This morning, James Joyner speaks to… and quotes… a Ezra Klien article:

Since obesity has somehow become our unofficial theme this morning, I’d be remiss not to mention Ezra Klein‘s observations about trying to eat healthy at Cheesecake Factory.

On first glance, I would have figure the salmon for the lightest entree, followed by the chicken piccata, the carbonara, and the crispy beef. Not so. The salmon weighs in at 1,673 calories — which is to say, a bit more than 75 percent of the food an adult male should eat in a day. The piccata is a comparably slim 1,385 calories. The crispy beef is 1,528 calories. And the carbonara? 2,191. The answer might be that someone looking for a healthful meal shouldn’t go to the Cheesecake Factory. But insofar as you’re already there, or your family wants to go there, making a good decision isn’t a particularly straightforward proposition.This is why the obesity crisis is such a tough issue: Calories are delicious. The Cheesecake Factory isn’t doing anything wrong, either ethically or culinarily. Human beings are wired to prefer abundance, salt, fat, sugar, and value. The Cheesecake Factory is giving people the whole package.

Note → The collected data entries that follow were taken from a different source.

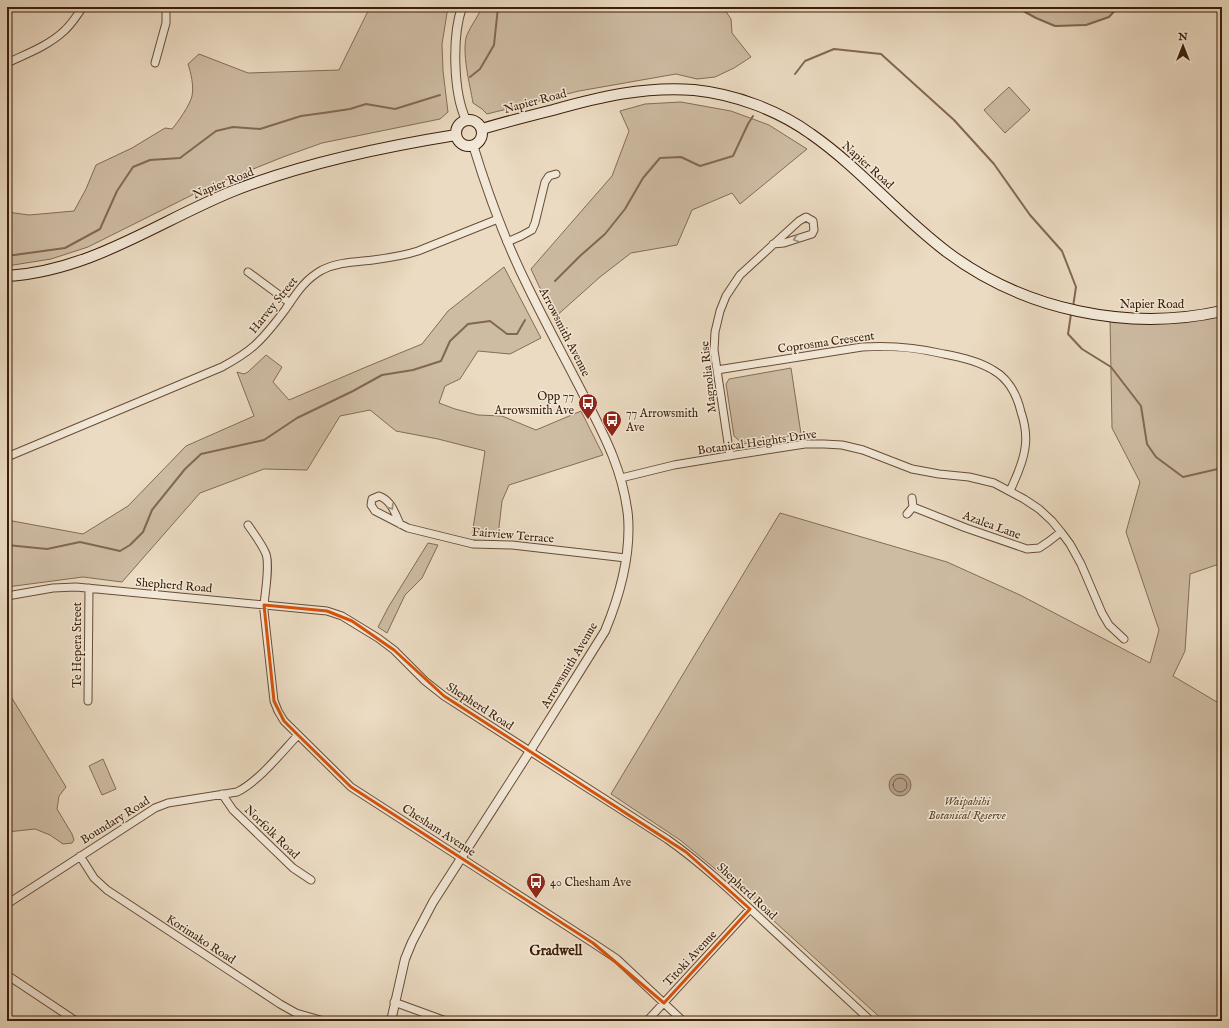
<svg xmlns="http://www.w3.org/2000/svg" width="1229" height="1028" font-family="'IM FELL English',serif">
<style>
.green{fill:#cdbba2;stroke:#846c55}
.water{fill:#b09a83;stroke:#826852}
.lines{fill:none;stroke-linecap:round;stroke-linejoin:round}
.shore{stroke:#765c46;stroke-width:1}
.stream{stroke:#826852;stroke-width:2}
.minor-casing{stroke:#684c36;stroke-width:9}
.tertiary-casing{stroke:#684c36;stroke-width:10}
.secondary-casing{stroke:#3c1d08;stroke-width:12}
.minor{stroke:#f2e8d7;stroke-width:7}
.tertiary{stroke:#f2e8d7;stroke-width:8}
.secondary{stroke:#f2e8d7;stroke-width:10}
.oneway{stroke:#a08d7a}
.marked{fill:none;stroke:#d7530c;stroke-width:3;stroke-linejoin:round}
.labels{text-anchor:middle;stroke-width:3;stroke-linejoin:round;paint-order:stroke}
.street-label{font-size:12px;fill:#3c1d08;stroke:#f2e8d7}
.poi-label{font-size:12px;fill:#3c1d08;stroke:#f2e8d7;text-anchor:start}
.park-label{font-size:12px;font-style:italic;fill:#60442e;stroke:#f2e8d7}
.quarter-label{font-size:14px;font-weight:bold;fill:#3c1d08;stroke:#f2e8d7}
</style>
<rect width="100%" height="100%" fill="#ebdbc2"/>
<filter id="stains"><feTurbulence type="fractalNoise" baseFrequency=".005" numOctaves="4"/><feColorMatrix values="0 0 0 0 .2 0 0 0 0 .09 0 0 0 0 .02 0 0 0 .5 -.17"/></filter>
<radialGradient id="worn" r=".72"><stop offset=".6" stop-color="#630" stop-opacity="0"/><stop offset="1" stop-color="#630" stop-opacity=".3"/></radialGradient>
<path class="green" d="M370,7H448L442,44L443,71L448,112L440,119L322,143L283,157L206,188L88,247L51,259L7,266V212L29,215L74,211L86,189L96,165L132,148L165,128L172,129C178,122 190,105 192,96C194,86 191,73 188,64L199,54L248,73L339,70Z
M482,7H723L731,19L732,33L751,57L734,68L715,77L697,79L676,74L579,91L487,114L482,109L473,103C470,85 461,51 467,35C471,25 478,17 482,7Z
M1016,7H1118L1109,17L1086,25L1055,26L1036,18Z
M1009,87L1030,110L1005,133L984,110Z
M681,102L731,111L769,125L807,149L740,204L732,193L692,210L677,245L631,253L600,277L554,318L531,269L612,176L629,131L620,111L645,104Z
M504,267L541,338L510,354L478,351L460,379L445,386L439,403L455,409L478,415L502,416L536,430L581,411L603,455L509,485L502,501L498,536L472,535L485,451L438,439L396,431L370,410L340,416L307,470L264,469L200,493L122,582L83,577L7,587V520L83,534L128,506L186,446L254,416L237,372L244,374L248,372L266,355L282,367L273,382L289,400L366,367L422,344L448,311Z
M1222,310V563L1190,574L1185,651L1173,676L1222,705V1021H884L731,882L680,840L611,794L780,513L947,562L1020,595L1150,663L1159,630L1126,532L1140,482L1112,428L1110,318Z
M791,368L801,434L743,444L734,436L726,384L729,379Z
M428,543L438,545L422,578L405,595L387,633L378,627L389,606Z
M7,690L66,787L59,796L57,809L72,834L74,840L72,843L63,844L50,835L35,829L7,832Z
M103,759L116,789L102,795L89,766Z"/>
<path class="water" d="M889 785a11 11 0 1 1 22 0a11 11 0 1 1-22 0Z"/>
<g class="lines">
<path class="shore" d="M893 785a7 7 0 1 1 14 0a7 7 0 1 1-14 0Z"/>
<path class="stream" d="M992,7H997
M1016,7L1036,18L1055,26L1086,25L1109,17L1118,7
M795,74L805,61L834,49L881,54L954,120L994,164L1030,215L1062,251L1076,287L1073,307
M470,77L480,69L494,45L498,7
M7,256L65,248L100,229L117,191L133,167L150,160L180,158L216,131L233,127L260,129L301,116L323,113L350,109L366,104L395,109L440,95
M555,281L580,256L605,234L625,209L643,178L660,158L681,157L700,166L733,156L748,124L753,116
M1071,314L1068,334L1082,349L1111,367L1141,406L1147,444L1156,457L1183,477L1222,468
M7,545L47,549L80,542L120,551L130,545L143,532L152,510L185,469L201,454L264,440L297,418L353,391L382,375L413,370L441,361L450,341L468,324L490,321L507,334H517L525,320"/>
<g class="minor-casing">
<path id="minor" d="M7,63C26,54 48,46 64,31C72,24 77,15 83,7
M155,63L166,23V7
M507,242L521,236L532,230L535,223L545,182L549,176L556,174
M248,272L290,303
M717,370L862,347C892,345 915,347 944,354C961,357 978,361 993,370C1009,379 1017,395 1021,412C1025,424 1027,436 1025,448C1023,464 1016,477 1010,491
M730,456L714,350L715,332L720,311L726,296L740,275L799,221L806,217L813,221L814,230L812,234L784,243L773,244
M7,457L222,367C233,361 245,354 255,345C266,335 276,322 285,310C296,294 304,280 322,270C338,262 355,262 373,260C388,258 403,256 418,251L498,219
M621,478L674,465L722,457L805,444H824L842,445L863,450L912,469L939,474L969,477L994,483L1024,499L1039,509L1052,521L1061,532L1070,544L1081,564L1102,613L1109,625L1124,639
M912,498L913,507L966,528L1027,549L1039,548L1048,542L1061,532
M907,514L913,507
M400,524C395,513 391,500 379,496L372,499L371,505L375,511L408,528L473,544L512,545L626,558
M248,525C254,534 262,544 266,554C270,566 265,592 264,605V611L274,701L278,711L284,721L351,787L593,943L617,959L683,1021
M7,596L53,588L76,587L327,611L342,616L378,638L394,650L425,681L444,696L667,839C701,863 731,891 762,920C798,953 834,987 871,1021
M88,701L89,588
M222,794L233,810L293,868L311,880
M80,856L94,878L107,890L280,1004L296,1013L324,1021
M7,904L155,808L168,803L237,792C258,782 282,752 298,735
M7,975L76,1021
M394,1002L446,1021
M647,1021L750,909"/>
</g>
<g class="tertiary-casing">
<path id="tertiary" d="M462,7C452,36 453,92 466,120
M391,1021L405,959L412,942L433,902L530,751L605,631C620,595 631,555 628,516C623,469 603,433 582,392C564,357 545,322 528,287C505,241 488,194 473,145"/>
</g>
<g class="secondary-casing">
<path id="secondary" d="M456 133a13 13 0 1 1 26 0a13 13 0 1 1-26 0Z
M482,129C505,122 529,116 553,110C599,97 645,86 694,90C734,94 778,110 811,134C860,168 899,216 947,252C1024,310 1128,332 1222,311
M7,276C91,271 157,222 233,191C304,163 381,147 456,135"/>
</g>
<use href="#minor" class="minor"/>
<use href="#tertiary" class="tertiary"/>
<use href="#secondary" class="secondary"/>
</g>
<defs><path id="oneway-chevron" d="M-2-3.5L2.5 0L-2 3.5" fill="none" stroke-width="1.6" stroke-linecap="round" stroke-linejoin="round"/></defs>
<g class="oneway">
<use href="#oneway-chevron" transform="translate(796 239) rotate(163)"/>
<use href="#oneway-chevron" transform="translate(391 507) rotate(58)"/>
</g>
<path class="marked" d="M264,605L327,611L352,621L394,650L444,696L686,852L750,909L664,1003L593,943L351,787L298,735L284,721L274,701Z"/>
<defs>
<g id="bus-pin" transform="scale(1)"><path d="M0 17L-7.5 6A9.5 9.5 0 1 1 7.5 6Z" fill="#8f2418" stroke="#f2e8d7"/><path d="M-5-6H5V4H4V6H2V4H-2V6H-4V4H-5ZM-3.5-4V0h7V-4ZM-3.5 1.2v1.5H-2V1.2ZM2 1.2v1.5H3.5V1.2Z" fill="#fff"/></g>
</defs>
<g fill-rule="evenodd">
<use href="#bus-pin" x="588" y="403"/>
<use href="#bus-pin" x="612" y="420"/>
<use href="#bus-pin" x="536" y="882"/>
</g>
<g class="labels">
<g class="street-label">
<text transform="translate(535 101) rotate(-15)" y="4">Napier Road</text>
<text transform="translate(868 165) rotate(42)" y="4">Napier Road</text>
<text transform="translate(223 183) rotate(-22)" y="4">Napier Road</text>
<text x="1152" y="308">Napier Road</text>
<text transform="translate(273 305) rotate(-51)" y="4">Harvey Street</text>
<text transform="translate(565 332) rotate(63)" y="4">Arrowsmith Avenue</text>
<text transform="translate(826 342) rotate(-8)" y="4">Coprosma Crescent</text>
<text transform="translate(708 377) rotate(-96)" y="4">Magnolia Rise</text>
<text transform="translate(757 442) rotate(-8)" y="4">Botanical Heights Drive</text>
<text transform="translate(992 525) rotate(20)" y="4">Azalea Lane</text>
<text transform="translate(513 535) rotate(5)" y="4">Fairview Terrace</text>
<text transform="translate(174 585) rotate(5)" y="4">Shepherd Road</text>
<text transform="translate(77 645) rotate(-90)" y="4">Te Hepera Street</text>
<text transform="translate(569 665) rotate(-59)" y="4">Arrowsmith Avenue</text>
<text transform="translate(480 706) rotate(33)" y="4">Shepherd Road</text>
<text transform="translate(115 820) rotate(-32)" y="4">Boundary Road</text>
<text transform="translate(439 830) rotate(33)" y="4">Chesham Avenue</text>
<text transform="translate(272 832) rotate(44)" y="4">Norfolk Road</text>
<text transform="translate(747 891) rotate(43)" y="4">Shepherd Road</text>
<text transform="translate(201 939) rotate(33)" y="4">Korimako Road</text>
<text transform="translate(690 958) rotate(-47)" y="4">Titoki Avenue</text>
</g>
<g class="poi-label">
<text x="574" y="400" text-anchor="end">Opp 77<tspan x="574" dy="14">Arrowsmith Ave</tspan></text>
<text x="626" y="417">77 Arrowsmith<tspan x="626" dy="14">Ave</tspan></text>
<text x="550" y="886">40 Chesham Ave</text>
</g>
<g class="park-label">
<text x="967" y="805">Waipahihi<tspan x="967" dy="14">Botanical Reserve</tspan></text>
</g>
<g class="quarter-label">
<text x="556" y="955">Gradwell</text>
</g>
</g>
<rect width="1229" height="1028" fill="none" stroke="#ebdbc2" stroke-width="24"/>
<rect x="8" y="8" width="1213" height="1012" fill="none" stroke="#3c1d08" stroke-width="2"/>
<rect x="12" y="12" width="1205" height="1004" fill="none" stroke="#3c1d08"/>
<g transform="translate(1183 46)" stroke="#f2e8d7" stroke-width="3" paint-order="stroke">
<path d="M0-3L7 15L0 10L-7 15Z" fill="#3c1d08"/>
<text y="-6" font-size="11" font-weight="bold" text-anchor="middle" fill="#3c1d08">N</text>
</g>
<rect width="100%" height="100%" filter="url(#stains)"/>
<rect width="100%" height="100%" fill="url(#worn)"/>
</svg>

Changing people’s eating habits so that type two diabetes don’t become the new chubby would be easy if the food was actually repulsive or the value was bad or it was all, in some other way, a trick. But it’s not. The food is enjoyable. The value is incredible. The cost is long-term, and remembering that we might get diabetes down the road is pretty hard when eons of evolutionary wiring are telling us to eat this stuff now now now now it’s right here now now!

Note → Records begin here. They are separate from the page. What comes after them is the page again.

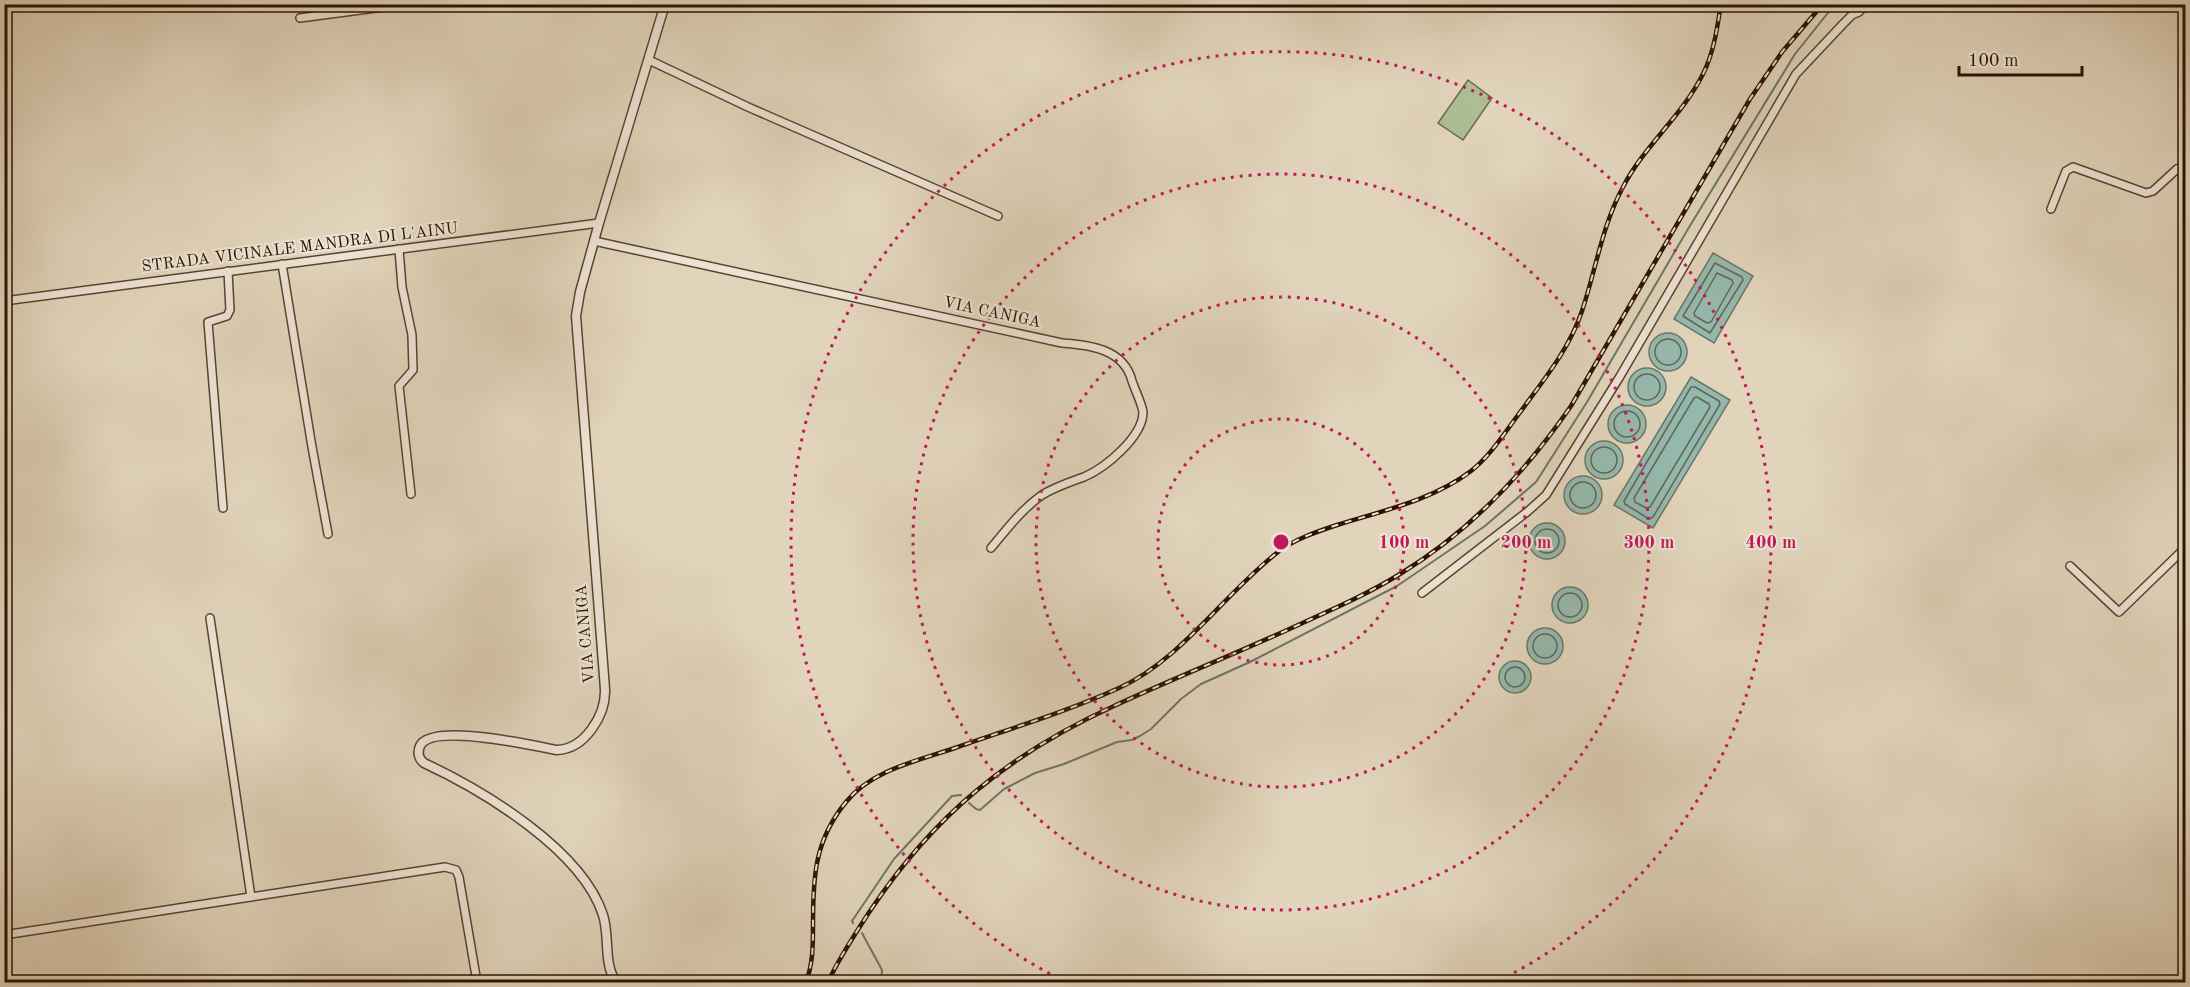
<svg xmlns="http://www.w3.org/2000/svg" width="2190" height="987" viewBox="0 0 2190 987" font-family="'Old Standard TT',serif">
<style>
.green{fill:#adbe94;stroke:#6c684c;stroke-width:1.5}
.water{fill:#95b8ac;stroke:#6b7668;stroke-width:1.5}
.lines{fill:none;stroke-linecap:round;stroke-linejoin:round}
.shore{stroke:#606658;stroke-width:1.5}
.stream{stroke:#6b7668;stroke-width:2}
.minor-casing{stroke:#594331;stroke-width:10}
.tertiary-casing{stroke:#594331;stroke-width:11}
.minor{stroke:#ece3d3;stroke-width:7}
.tertiary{stroke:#ece3d3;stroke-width:8}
.rail-casing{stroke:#2c1303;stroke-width:4.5}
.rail{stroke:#ece3d3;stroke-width:2;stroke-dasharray:7;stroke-linecap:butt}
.ring{fill:none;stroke:#c2185b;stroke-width:3;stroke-dasharray:3 6}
.labels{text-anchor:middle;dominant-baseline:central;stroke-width:4.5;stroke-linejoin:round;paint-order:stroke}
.street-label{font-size:16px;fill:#2c1303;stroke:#ece3d3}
.centre{fill:#c2185b;stroke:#ece3d3;stroke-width:3}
.ring-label{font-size:18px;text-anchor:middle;font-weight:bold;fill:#c2185b;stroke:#ece3d3;stroke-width:4.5;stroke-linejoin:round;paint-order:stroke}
</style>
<rect width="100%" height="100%" fill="#e1d4bb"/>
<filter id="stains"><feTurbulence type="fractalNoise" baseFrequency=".00333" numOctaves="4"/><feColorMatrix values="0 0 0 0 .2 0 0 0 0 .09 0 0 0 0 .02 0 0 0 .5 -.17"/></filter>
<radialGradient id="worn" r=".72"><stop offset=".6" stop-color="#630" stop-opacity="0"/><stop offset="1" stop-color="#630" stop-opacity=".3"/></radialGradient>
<!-- green -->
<polygon class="green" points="1468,80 1492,98 1463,140 1438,123"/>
<!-- water -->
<g class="water">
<polygon points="1713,253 1753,276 1714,343 1674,319"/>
<circle cx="1668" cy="352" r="19"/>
<circle cx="1647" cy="387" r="19"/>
<polygon points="1691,377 1730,400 1653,528 1614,505"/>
<circle cx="1627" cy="424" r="19"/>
<circle cx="1604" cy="460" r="19"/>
<circle cx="1583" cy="495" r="19"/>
<circle cx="1547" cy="541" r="18"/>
<circle cx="1570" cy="605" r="18"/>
<circle cx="1545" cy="646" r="18"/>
<circle cx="1515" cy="677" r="16"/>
</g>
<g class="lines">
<!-- shore -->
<g class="shore">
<polygon points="1715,263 1742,277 1743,280 1710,333 1683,316"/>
<polygon points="1717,273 1732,280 1733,283 1711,322 1707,323 1695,316 1694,313"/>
<circle cx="1668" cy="352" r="13"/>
<circle cx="1647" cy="387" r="13"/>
<polygon points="1691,387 1695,387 1719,401 1720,404 1653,517 1649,519 1625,504 1624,501"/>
<polygon points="1697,397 1709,404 1710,407 1650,507 1646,508 1635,502 1634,498 1694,398"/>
<circle cx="1627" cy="424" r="13"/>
<circle cx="1604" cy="460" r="13"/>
<circle cx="1583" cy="495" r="13"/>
<circle cx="1547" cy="541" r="12"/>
<circle cx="1570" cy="605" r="12"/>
<circle cx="1545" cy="646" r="12"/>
<circle cx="1515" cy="677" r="10"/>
</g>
<!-- stream -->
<g class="stream">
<polyline points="969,803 976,809 980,810 1004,789 1035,773 1064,764 1117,742 1132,740 1140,736 1151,729 1181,699 1201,684 1250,662 1397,586 1485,526 1536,482 1587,402 1688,229 1795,54 1835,4"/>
<polyline points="853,923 852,921 894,859 952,796 961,795"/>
<polyline points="862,933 882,970 881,982"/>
</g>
<!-- minor casing -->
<g class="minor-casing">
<g id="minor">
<polyline points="300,18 406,4"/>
<polyline points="649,60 748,107 998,216"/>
<polyline points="2051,209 2066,171 2073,167 2146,193 2153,191 2177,169 2186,176"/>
<path d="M594 241 1062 343C1090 345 1124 349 1132 381 1135 390 1142 404 1143 412 1143 437 1105 468 1084 477 1070 482 1055 487 1042 495 1022 509 1007 529 991 548"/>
<polyline points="399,249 402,287 412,335 413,370 399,386 411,494"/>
<polyline points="282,264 312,447 328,534"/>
<polyline points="4,301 599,223"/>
<polyline points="223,508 208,322 227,316 230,310 228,271"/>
<polyline points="2070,566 2119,612 2186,547"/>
<polyline points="1422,593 1527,512 1546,495 1619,378 1796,74 1843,24 1852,15 1859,12 1866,4"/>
<polyline points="210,618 251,897"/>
<polyline points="4,935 445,867 456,870 459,877 477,982"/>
<polyline points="2012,980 2019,982"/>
</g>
</g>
<!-- tertiary casing -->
<g class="tertiary-casing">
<path id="tertiary" d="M616 982C603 963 610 937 603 915 582 850 484 791 424 763 419 759 417 753 420 746 431 722 535 746 557 750 585 749 606 715 605 689L576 316 580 292 599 223 665 4"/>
</g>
<!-- minor -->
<use href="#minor" class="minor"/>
<!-- tertiary -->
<use href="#tertiary" class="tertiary"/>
<!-- rail casing -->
<g class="rail-casing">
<g id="rail">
<path d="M806 982C813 964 813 945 813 925 813 878 814 841 846 802 872 770 917 761 955 748 1009 729 1066 712 1119 688 1181 660 1224 594 1278 552 1295 539 1316 532 1337 525 1382 511 1433 500 1471 471 1490 456 1504 434 1518 415 1542 382 1569 350 1582 311 1596 269 1602 226 1623 187 1644 146 1682 116 1703 74 1714 52 1717 29 1721 4"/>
<path d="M828 982C839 958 855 934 870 911 934 815 1009 754 1114 706 1179 676 1245 650 1309 620 1340 606 1371 592 1400 574 1469 532 1525 473 1571 406L1750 99 1782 52 1823 4"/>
</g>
</g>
<!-- rail -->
<use href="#rail" class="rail"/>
</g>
<!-- distance rings -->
<g class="ring">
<circle cx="1281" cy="542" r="123"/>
<circle cx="1281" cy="542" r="245"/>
<circle cx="1281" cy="542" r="368"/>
<path d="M1066 982A490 490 0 1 1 1496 982"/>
</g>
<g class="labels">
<!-- street labels -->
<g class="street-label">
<text transform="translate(300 248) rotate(-7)">STRADA VICINALE MANDRA DI L'AINU</text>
<text transform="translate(992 313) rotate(12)">VIA CANIGA</text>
<text transform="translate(586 634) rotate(-95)">VIA CANIGA</text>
</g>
</g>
<circle cx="1281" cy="542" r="9" class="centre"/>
<g class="ring-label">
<text x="1404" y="548">100 m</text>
<text x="1526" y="548">200 m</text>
<text x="1649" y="548">300 m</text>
<text x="1771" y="548">400 m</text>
</g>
<!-- margin -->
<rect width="2190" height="987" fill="none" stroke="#e1d4bb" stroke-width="24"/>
<rect x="6" y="6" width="2178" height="975" fill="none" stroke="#2c1303" stroke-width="3"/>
<rect x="12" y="12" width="2166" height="963" fill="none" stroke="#2c1303" stroke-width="1.5"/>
<!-- scale -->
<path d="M1959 66v9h123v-9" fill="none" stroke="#2c1303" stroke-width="3"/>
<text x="1968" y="66" font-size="18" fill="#2c1303" stroke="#ece3d3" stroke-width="4.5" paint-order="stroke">100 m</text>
<rect width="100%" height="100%" filter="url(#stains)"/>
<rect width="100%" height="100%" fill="url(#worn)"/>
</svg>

People go to the Cheesecake Factory because they like being there, not because they’re being deceived. The only catch is that they really don’t know how bad the food is for them. Study after study shows we wildly underestimate caloric load of our foods, and we underestimate by more as the meal becomes larger. It’s not clear that nutritional information on menus would actually change eating habits. But it would at least give people a place to start. Diners know what they like. They know how much money they’ll have to pay to purchase it. No reason they shouldn’t also know what it’s going to cost their waistline.

James adds his own thoughts, and they’re worth reading.

For my part, I’m noting a pattern here. Follow my logic on this:

People don’t go to places like that to stay thin… they go to celebrate or at least do something out of the oridinary. Something special. To indulge themselves or their date, their family, what have you. A feast, for lack of a better description. Forgive me but calorie counting doesn’t strike me as a feast, a celebration, or something special.

Makes almost as much sense as creating a law demanding a Super-Snake Mustang get 45mpg. The result isn’t a supersnake, but a super worm, if that. It runs afoul of the whole purpose of the vehicle.

I should point out that Klien’s discomfort with that scenario speaks volumes to the nanny state mindset. OK, even he admits to finding the place enjoyable, but by God he’ll be the first to tell you how bad it is for you to enjoy yourself.

And wonder, often as not, aloud, if there isn’t something the government should do about such enjoyments.

Pattern: Isn’t Klien the one who not long ago was making lots of noise in support of stricter CAFE limits?  Isn’t he the one invariably trying to grow governmental control to protect us from ourselves, in his view?  More than granted, his nattering in this case is a step and a half away from calling for governmental control of the board of fare at a resturant… but it’s the kind of leap we’ve so often seen him take before, that it’s more than worth the mention. It’s the pattern that’s striking to me. That he identifies people enjoying themselvs as a problem, is troubling to me.